Greenwood County History- Rural Route Men
“The recent cold weather of January 1912 has had the “old timers” hard put to produce a weather history that would awaken interest. Rural mail carriers do not date back to the days of the “old timers” and the continued cold weather of the past several weeks probably has no precent since they began distributing mail in Greenwood County. The condition of the weather, however, has not affected the regularity with which the Eureka carriers have made their trips. Not even the rush of holiday mail put them behind and the country people look up at the clock, as usual, when the mail carrier goes by to see how closely he is keeping to schedule and find he is not far off.
There are six carriers serving routes out of Eureka and each has from 75 to 118 boxes on his route. The mail has been very heavy all through the cold weather for country people have more time to read in the winter than during any other season.
Bert Snider, Carrier on Route 1, heads the list in length of service and number of boxes on his route. He has been carrying mail out of Eureka for more than four years and Route No. 1 has 118 boxes on it. Mr. Snider drives in a small wagon and we might remark right here that he didn’t patronize Montgomery Ward or Sears Roebuck when he bought it for it is a home product and was made right here in Eureka. It is made after the regular model of mail wagons and he has carried a lighted lantern during the cold weather for additional heat. Lock McCoy, Carrier on Route No. 2, also drives in a wagon and he thought to overcome the downward tendency of the thermometer by carrying an oil stove with him. On his first trip with the stove the fumes of the burning oil almost made him sick but he soon had his system of ventilation arranged so he suffered no further inconvenience on that score and was kept comfortably warm.
O.H. Couchman, Carrier on Route No. 3, also drives a regular mail wagon and he has displayed considerable ingenuity in arranging for heat in his wagon. He has a little sheet iron stove, made after a plan of his own invention, with a stove pipe out the top of his wagon and in this stove, he builds a real fire. With this convenient little arrangement for heating Mr. Couchman has not found it necessary to wear either overcoat or gloves on the coldest day of the winter and he boasts of a nice warm lunch ever day. He even goes so far as to claim that it only takes two quarts of coal to keep this stove going nicely during his entire trip. This statement may be doubted by some who have a vision of the amount of their coal bill at the end of the month of January, but Mr. Couchman stands ready to demonstrate the veracity of his statement.
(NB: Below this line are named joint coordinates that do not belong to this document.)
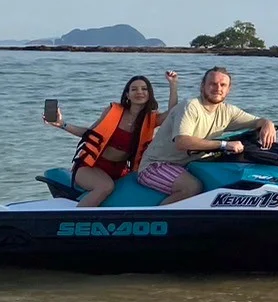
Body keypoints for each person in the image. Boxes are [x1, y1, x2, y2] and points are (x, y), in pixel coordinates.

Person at [135, 67, 277, 204]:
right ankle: (158, 218)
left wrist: (268, 124)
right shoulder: (190, 107)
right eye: (213, 84)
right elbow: (182, 142)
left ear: (229, 89)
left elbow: (257, 121)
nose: (218, 88)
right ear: (202, 86)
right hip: (156, 165)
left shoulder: (228, 111)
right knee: (192, 187)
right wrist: (224, 145)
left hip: (188, 165)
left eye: (223, 85)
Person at [43, 71, 179, 207]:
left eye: (144, 89)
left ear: (149, 94)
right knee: (105, 187)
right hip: (90, 166)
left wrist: (173, 84)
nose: (139, 92)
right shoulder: (112, 111)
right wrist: (63, 125)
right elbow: (89, 133)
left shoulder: (151, 119)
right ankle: (75, 217)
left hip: (120, 170)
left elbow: (173, 113)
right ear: (127, 95)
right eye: (134, 89)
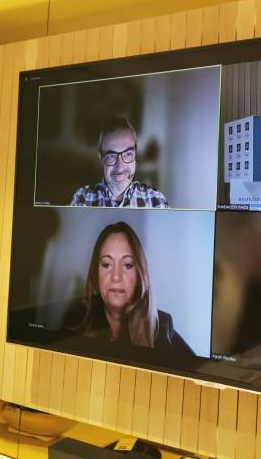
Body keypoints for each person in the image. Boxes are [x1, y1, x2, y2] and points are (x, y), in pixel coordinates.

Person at [74, 221, 193, 355]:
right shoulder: (76, 324)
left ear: (138, 276)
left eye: (128, 265)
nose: (116, 277)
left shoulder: (161, 327)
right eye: (106, 264)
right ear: (96, 275)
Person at [70, 117, 169, 208]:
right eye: (111, 156)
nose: (120, 167)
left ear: (135, 154)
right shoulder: (82, 199)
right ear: (101, 158)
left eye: (128, 154)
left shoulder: (156, 200)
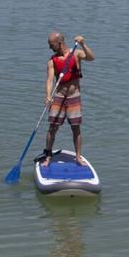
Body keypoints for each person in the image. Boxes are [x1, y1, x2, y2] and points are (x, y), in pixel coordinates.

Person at [42, 32, 94, 166]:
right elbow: (49, 80)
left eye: (51, 45)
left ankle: (78, 157)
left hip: (74, 95)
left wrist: (83, 44)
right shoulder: (52, 61)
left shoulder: (76, 53)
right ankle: (48, 156)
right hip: (59, 96)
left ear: (59, 43)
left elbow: (91, 57)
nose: (49, 47)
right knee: (52, 127)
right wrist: (48, 95)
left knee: (76, 128)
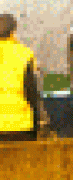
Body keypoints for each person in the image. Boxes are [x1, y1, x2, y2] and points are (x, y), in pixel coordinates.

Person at [0, 14, 43, 142]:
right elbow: (31, 93)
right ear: (13, 32)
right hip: (20, 127)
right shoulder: (24, 54)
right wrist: (36, 126)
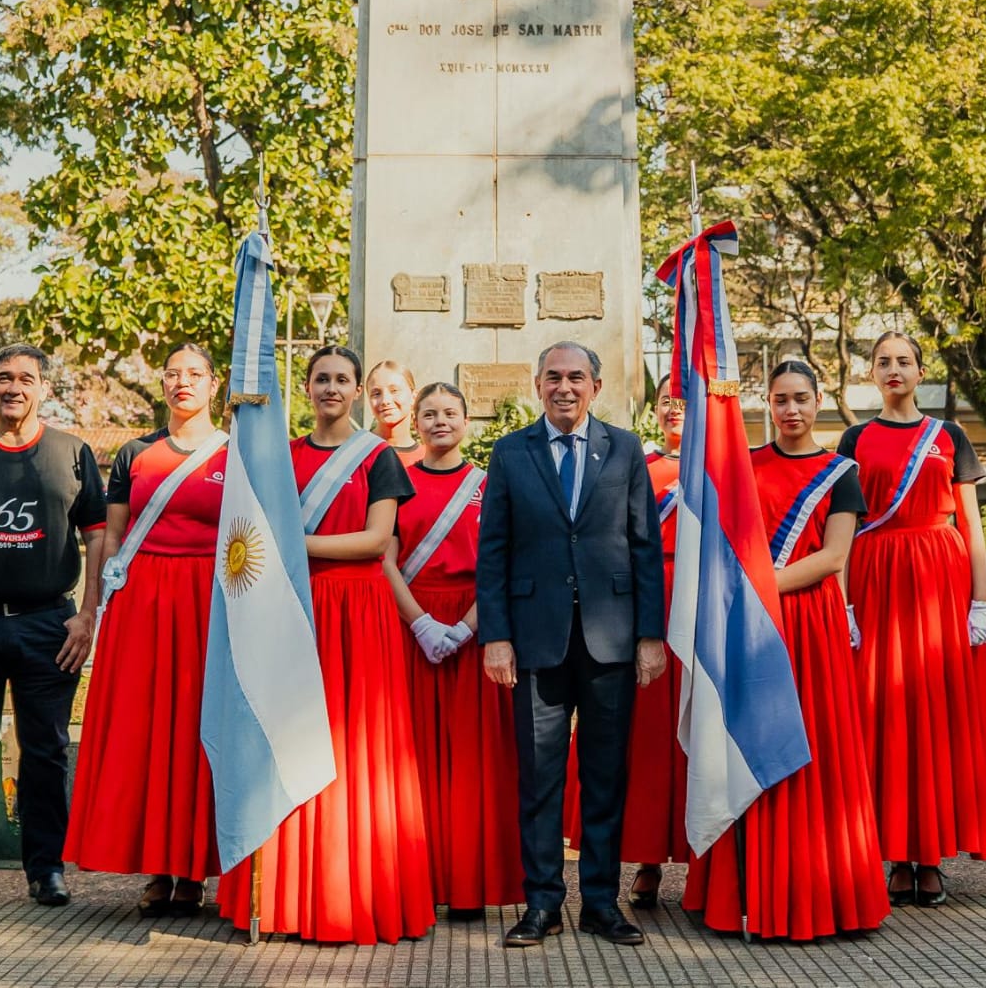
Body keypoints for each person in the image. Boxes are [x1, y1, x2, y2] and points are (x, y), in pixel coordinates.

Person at [218, 344, 435, 944]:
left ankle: (353, 893)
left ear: (358, 392)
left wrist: (292, 542)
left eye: (343, 379)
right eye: (321, 379)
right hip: (292, 609)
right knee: (287, 737)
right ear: (306, 389)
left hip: (358, 613)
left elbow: (374, 541)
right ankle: (288, 897)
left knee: (357, 749)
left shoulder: (378, 458)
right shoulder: (279, 456)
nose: (332, 388)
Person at [684, 359, 890, 939]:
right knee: (750, 744)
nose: (791, 410)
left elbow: (832, 558)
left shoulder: (840, 472)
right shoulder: (744, 468)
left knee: (812, 745)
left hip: (808, 625)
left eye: (801, 398)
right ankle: (748, 891)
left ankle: (819, 890)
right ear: (766, 404)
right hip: (752, 625)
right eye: (780, 399)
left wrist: (752, 584)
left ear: (819, 399)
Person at [476, 341, 665, 948]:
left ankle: (603, 904)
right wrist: (497, 637)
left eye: (575, 377)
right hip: (536, 639)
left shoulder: (626, 448)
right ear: (537, 385)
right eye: (553, 377)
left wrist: (650, 635)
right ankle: (542, 905)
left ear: (596, 386)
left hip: (611, 639)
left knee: (606, 775)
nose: (564, 386)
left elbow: (644, 548)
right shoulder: (509, 453)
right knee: (540, 779)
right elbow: (494, 554)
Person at [841, 333, 986, 907]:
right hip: (876, 581)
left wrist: (981, 602)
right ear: (871, 374)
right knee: (885, 709)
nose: (893, 369)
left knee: (935, 708)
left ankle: (929, 856)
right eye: (883, 362)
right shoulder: (854, 437)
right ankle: (895, 852)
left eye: (904, 361)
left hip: (939, 586)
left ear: (921, 371)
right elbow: (843, 532)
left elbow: (971, 526)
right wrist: (844, 605)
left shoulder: (949, 437)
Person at [0, 343, 106, 911]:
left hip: (47, 624)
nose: (14, 388)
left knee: (48, 750)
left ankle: (46, 869)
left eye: (26, 378)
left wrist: (88, 613)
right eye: (3, 377)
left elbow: (98, 537)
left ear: (43, 388)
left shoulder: (72, 453)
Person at [64, 343, 228, 916]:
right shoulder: (135, 452)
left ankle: (195, 867)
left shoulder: (237, 453)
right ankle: (159, 865)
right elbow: (112, 537)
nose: (181, 382)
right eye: (172, 374)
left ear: (215, 384)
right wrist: (99, 607)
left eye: (194, 374)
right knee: (150, 725)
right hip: (143, 601)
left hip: (211, 600)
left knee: (197, 728)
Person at [383, 382, 522, 917]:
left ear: (467, 421)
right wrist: (420, 623)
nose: (440, 422)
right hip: (410, 622)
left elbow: (504, 566)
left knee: (472, 760)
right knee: (411, 759)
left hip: (476, 626)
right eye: (429, 414)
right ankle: (414, 876)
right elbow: (385, 558)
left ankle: (468, 881)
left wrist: (466, 629)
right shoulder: (396, 483)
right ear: (415, 422)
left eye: (450, 413)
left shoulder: (490, 487)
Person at [565, 374, 688, 908]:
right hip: (644, 602)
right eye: (665, 402)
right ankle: (645, 857)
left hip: (699, 607)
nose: (673, 410)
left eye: (683, 402)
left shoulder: (722, 469)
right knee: (643, 740)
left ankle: (706, 863)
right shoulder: (642, 461)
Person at [367, 359, 424, 467]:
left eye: (394, 391)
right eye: (376, 393)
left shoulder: (426, 460)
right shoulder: (356, 451)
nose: (385, 401)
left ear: (414, 397)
Robert Womack, Carrier on Route No. 4 makes his trip in a buggy and uses storm curtains to afford a relief from the bitter cold. He started out one morning last week but was unable to make the trip on account of sickness. For four days following he was unable to undertake the trip and his route was served by a substitute, Harry Souders. This one day is the only instance of a route being without service and this was not on account of the weather but was due to the condition of Mr. Womack’s health. With seeming disregard for the frigid temperatures of the past several weeks, Claude Ruggles, Carrier on Route No. 5, has made his trips regularly in an open two-wheeled cart and claims that he hasn’t suffered from the cold this winter. A fur coat, a mink cap and some heavy horse blankets arranged in the bottom of his cart have been his protection from the cold. If we hear of an opening for a mail carrier at Medicine Hat or Calgary, we will at once notify Mr. Ruggles as the frigid weather of those points would no doubt hold no terrors for him.
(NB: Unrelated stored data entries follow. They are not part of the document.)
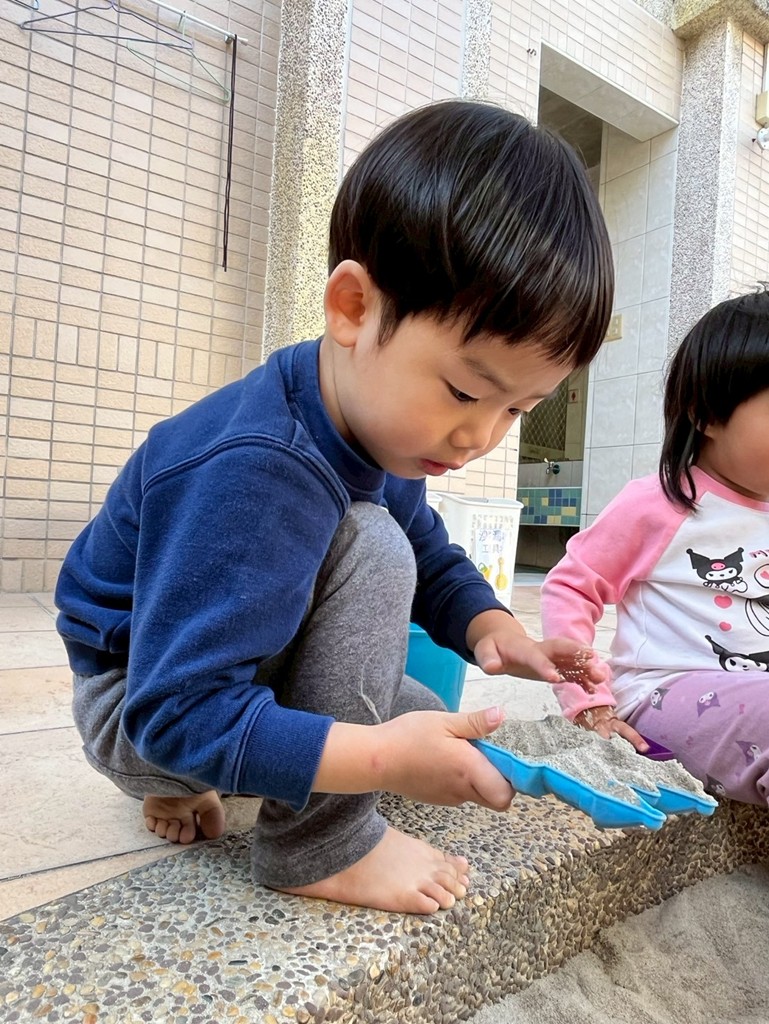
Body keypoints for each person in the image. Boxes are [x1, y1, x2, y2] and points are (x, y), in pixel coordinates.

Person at [55, 99, 614, 916]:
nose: (479, 437)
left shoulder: (377, 426)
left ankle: (205, 788)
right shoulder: (258, 467)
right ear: (352, 307)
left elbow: (431, 551)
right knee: (373, 556)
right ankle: (317, 845)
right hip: (140, 706)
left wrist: (495, 630)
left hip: (208, 679)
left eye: (517, 411)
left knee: (426, 714)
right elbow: (172, 712)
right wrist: (378, 761)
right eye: (466, 392)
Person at [542, 290, 769, 809]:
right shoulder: (662, 504)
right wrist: (588, 701)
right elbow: (571, 588)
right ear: (707, 414)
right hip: (664, 695)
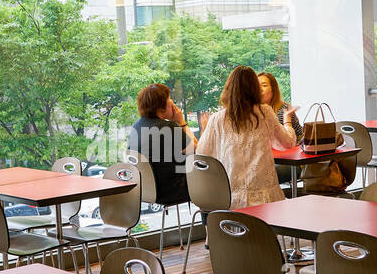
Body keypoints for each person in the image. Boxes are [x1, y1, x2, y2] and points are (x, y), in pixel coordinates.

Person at [195, 66, 297, 208]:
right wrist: (287, 120)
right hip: (265, 198)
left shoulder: (217, 119)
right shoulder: (264, 112)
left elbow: (202, 154)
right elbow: (288, 142)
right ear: (254, 88)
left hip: (230, 198)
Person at [128, 83, 195, 205]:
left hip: (146, 190)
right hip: (171, 191)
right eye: (170, 99)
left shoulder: (136, 127)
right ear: (161, 105)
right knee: (210, 181)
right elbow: (196, 148)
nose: (173, 104)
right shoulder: (168, 127)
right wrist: (181, 121)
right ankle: (215, 222)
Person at [259, 72, 302, 143]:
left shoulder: (283, 110)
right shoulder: (257, 110)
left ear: (273, 89)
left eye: (264, 85)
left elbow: (285, 141)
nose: (260, 89)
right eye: (257, 86)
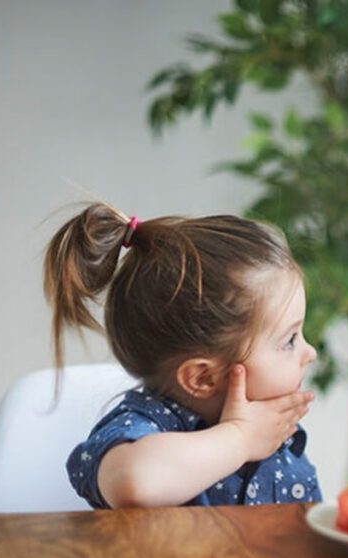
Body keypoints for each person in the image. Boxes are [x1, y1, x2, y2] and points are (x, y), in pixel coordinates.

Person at [44, 202, 322, 508]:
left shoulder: (276, 436)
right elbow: (134, 481)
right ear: (203, 377)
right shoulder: (144, 427)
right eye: (290, 340)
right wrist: (240, 439)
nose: (310, 352)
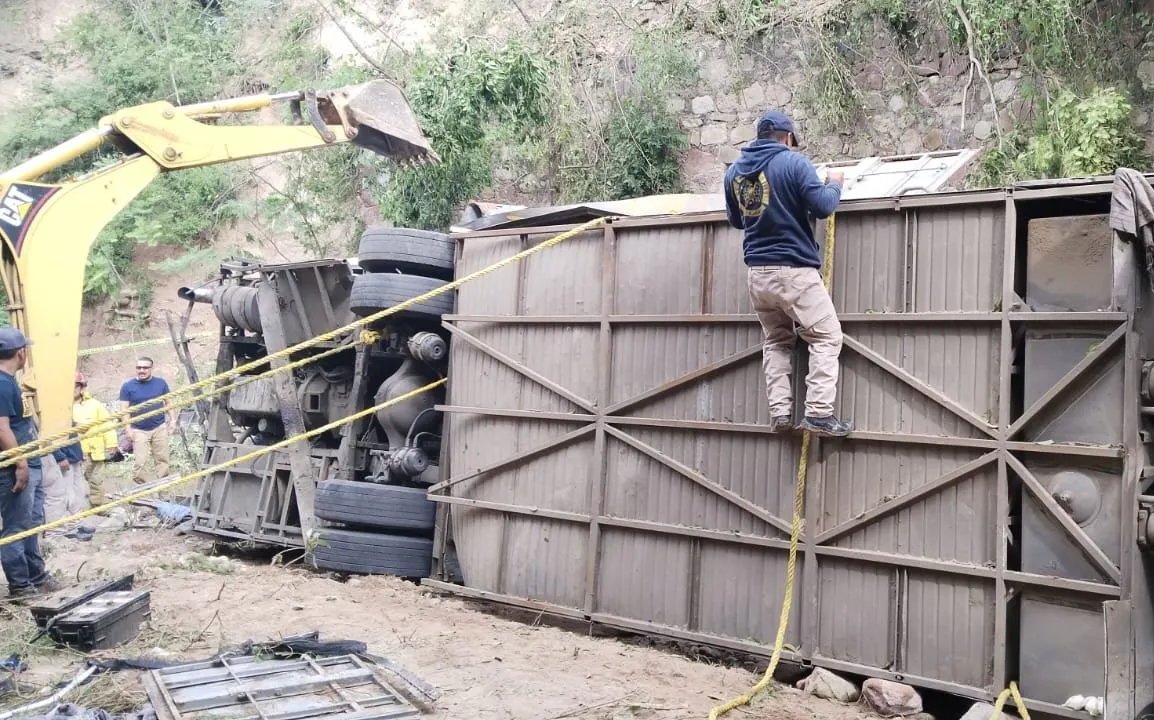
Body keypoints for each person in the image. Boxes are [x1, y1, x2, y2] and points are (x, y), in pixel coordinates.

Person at [723, 110, 853, 437]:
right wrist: (835, 184)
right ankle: (819, 414)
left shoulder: (734, 173)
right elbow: (823, 206)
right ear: (788, 137)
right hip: (793, 271)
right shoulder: (794, 164)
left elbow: (739, 221)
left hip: (757, 276)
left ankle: (780, 412)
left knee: (777, 340)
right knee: (826, 335)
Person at [0, 327, 61, 597]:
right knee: (16, 526)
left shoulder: (10, 381)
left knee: (31, 524)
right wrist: (21, 464)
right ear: (21, 353)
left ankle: (36, 576)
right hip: (16, 466)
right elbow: (2, 429)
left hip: (29, 460)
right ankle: (21, 586)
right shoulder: (1, 384)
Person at [118, 357, 175, 485]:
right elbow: (124, 410)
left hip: (159, 427)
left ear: (151, 369)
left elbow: (169, 402)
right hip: (138, 430)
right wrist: (128, 430)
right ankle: (143, 493)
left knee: (162, 460)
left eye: (145, 368)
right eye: (139, 368)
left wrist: (173, 421)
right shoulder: (128, 387)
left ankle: (163, 493)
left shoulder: (161, 383)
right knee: (140, 463)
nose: (142, 370)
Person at [73, 372, 120, 508]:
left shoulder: (94, 405)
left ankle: (98, 505)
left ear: (82, 388)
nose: (72, 390)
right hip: (76, 452)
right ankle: (77, 509)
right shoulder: (63, 407)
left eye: (75, 386)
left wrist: (112, 443)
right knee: (77, 482)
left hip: (95, 450)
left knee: (96, 480)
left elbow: (106, 424)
R.O. Houge, Carrier on Star Route, drives in a buggy but uses a storm front to keep out the cold wind. He makes but three trips per week, all the other carriers make six. Mr. Houge’s route, however, is 52 miles long and on his three trips per week he covers the same distance as covered by those on the 26-mile route who make six trips per week.
The cold weather of the past few weeks is only one phase of the mail carrier’s experience for there are the spring rains, the hail storms, the high winds, the muddy roads, the high waters and the summer heat. Through it all he makes his trips and doesn’t complain about the weather nearly so much as some of us whose occupation affords indoor employment.”